WHAT'S our mission?

To disrupt racial and economic segregation in the Bay Area by building a diverse, integrated, and loving youth community at summer camp that will continue back in the city during the school year.


How will we achieve that?

At camp, our youth will grow in three major areas, all of which contribute to breaking down racial and economic barriers. After camp, they will apply these skills in leadership projects back in their home institutions and communities. These core skills are:

  • Intercultural Competence: Build meaningful relationships with one another 
  • Social-Emotional Learning: Develop empathy for each other's experience 
  • Leadership: Collaborate and take action with youth from a diversity of backgrounds 


theory of change



1. Develop three core skills at camp




2. build integrated youth community in the city




3. advocate for integration and equity at home





Summer camps have been shown to build leadership and social-emotional skills, and have been studied as successful sites of inter-group contact theory, a primary intervention for reducing racial bias. We also went to camp as kids and appreciate that it can be a powerful socializing force and totally magical.



Camp Common Ground serves rising 6th-9th graders from middle schools throughout the Bay Area. We intentionally bring together youth from families of different means, which allows us to bring kids to camp who otherwise could not afford to go, and to provide everyone with a uniquely diverse experience. In this way, we can be financially sustainable as we focus on providing the best program we can. 
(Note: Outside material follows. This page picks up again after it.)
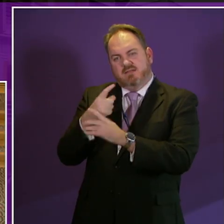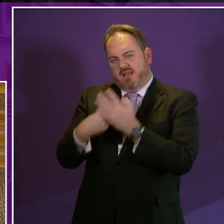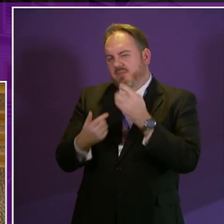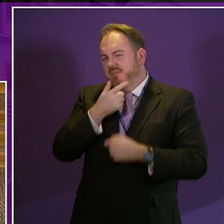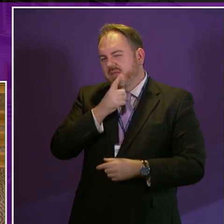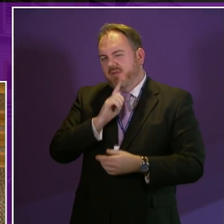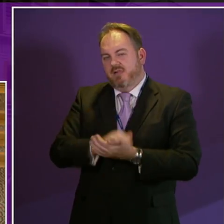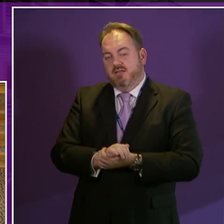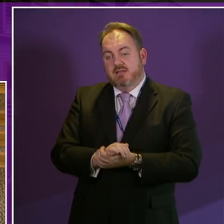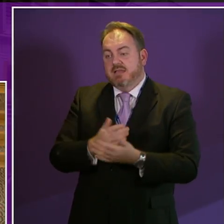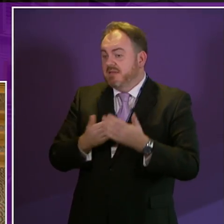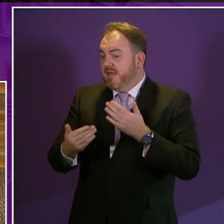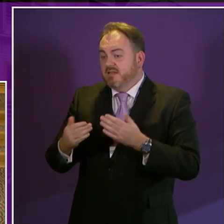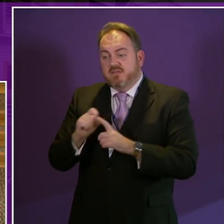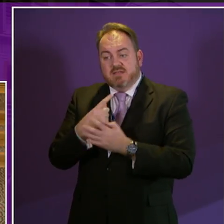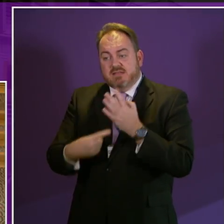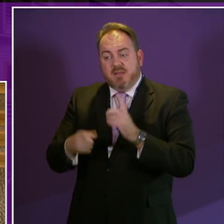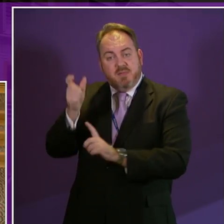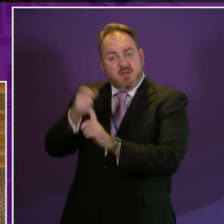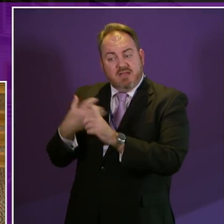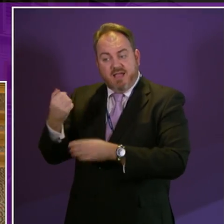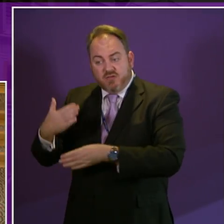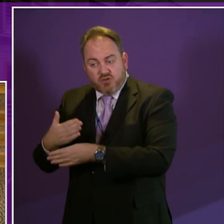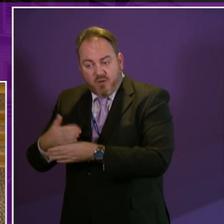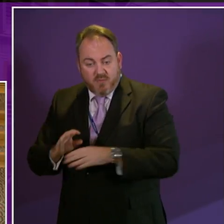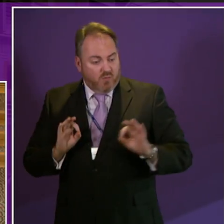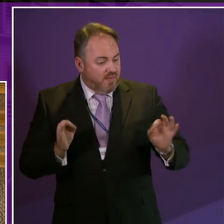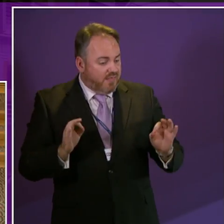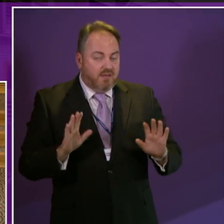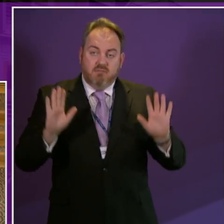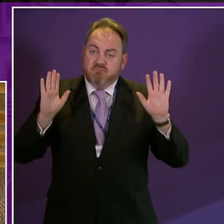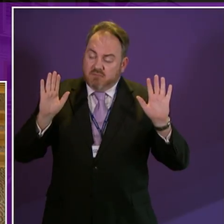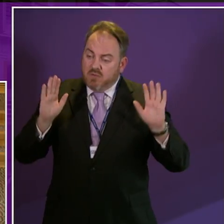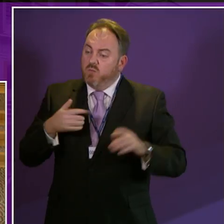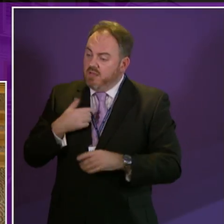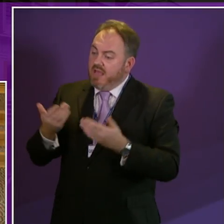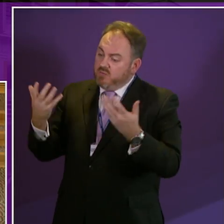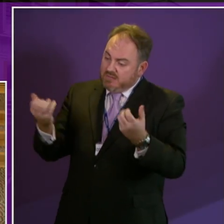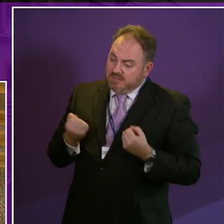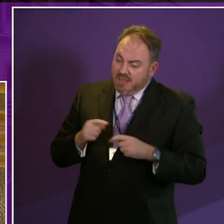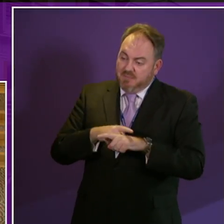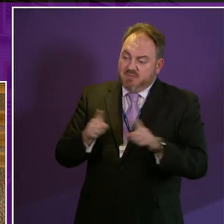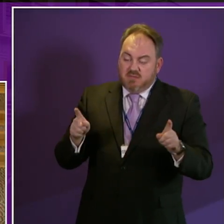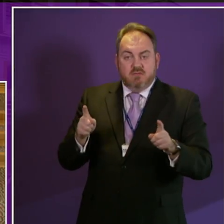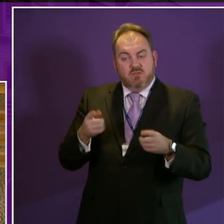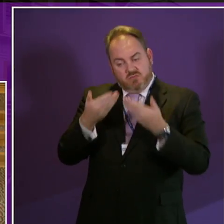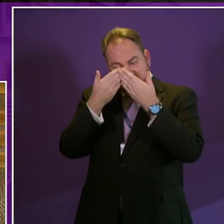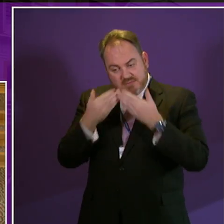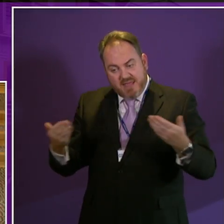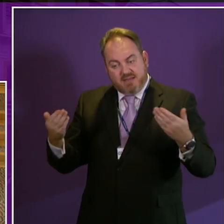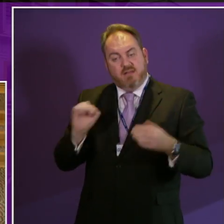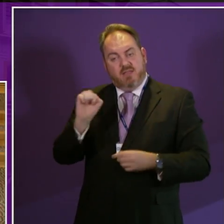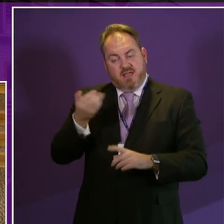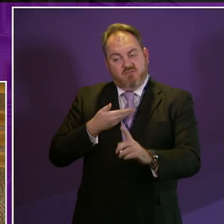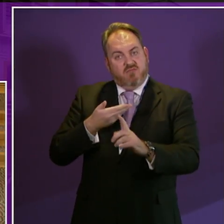in or out of work. Our approach to social security is to build a rights-based system founded on dignity,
We are collaborating with researchers at UC Berkeley Graduate School of Education and the Greater Good Science Center to measure growth in leadership, social-emotional, and inter-cultural skills. We also care deeply about the social cohesion that remains in the group post-camp and the leadership projects the campers deploy back home.


what's the vision?

Our vision is that Bay Area schools and neighborhoods are integrated communities, where youth and adults of different cultural backgrounds don’t view one another as “the other.” Instead, they see themselves in community with one another, working together to address social inequities. To move towards this change in the greater Bay Area, Camp Common Ground plans to cultivate its own community of youth (Commoners), adult leadership, families and supporters to represent the values and habits that we will see one day across the Bay Area. Within the next 5 - 10 years, this will look like:


Commoners: As a result of our program, each Commoner (Camp Common Ground youth) will seek to understand differences between themselves and other Commoners of a different cultural background while also seeing themselves in community with them.  Instead of viewing them as “the other”, Commoners will respect cultural differences and have the skills to understand how one’s perspective is informed by their identity. They recognize that stereotypes are socially-constructed, lead to harmful biases, and can be challenged.  Commoners do the personal work required to challenge stereotypes they may have about “the other.”  As they continue in middle school and enter high school and college, they will: (a) speak out as upstanders when they see that a social norm excludes someone because of their identity, and (b) lead efforts at their schools and communities that intentionally bring people from different backgrounds together into community.  


Families:  The relationships between Commoners connect communities that may otherwise be segregated. As a result of a Commoners’ efforts, families join the Camp Common Ground community and learn about the families of other Commoners. In turn, the families break down cultural barriers between one another, in the same way that our Commoners do. Outside of Camp Common Ground events, families keep in regular touch with one another. Families support their Commoners in the work that they do around integration by ensuring that Commoners are present at all Common Ground events.

Adult Leadership and Supporters: As we develop as a Common Ground team, each adult, whether they be on staff or on the Board, identifies areas in their personal or work lives where norms exclude some members of community. Just as Commoners do, each adult leader works to disrupt those norms in their own contexts.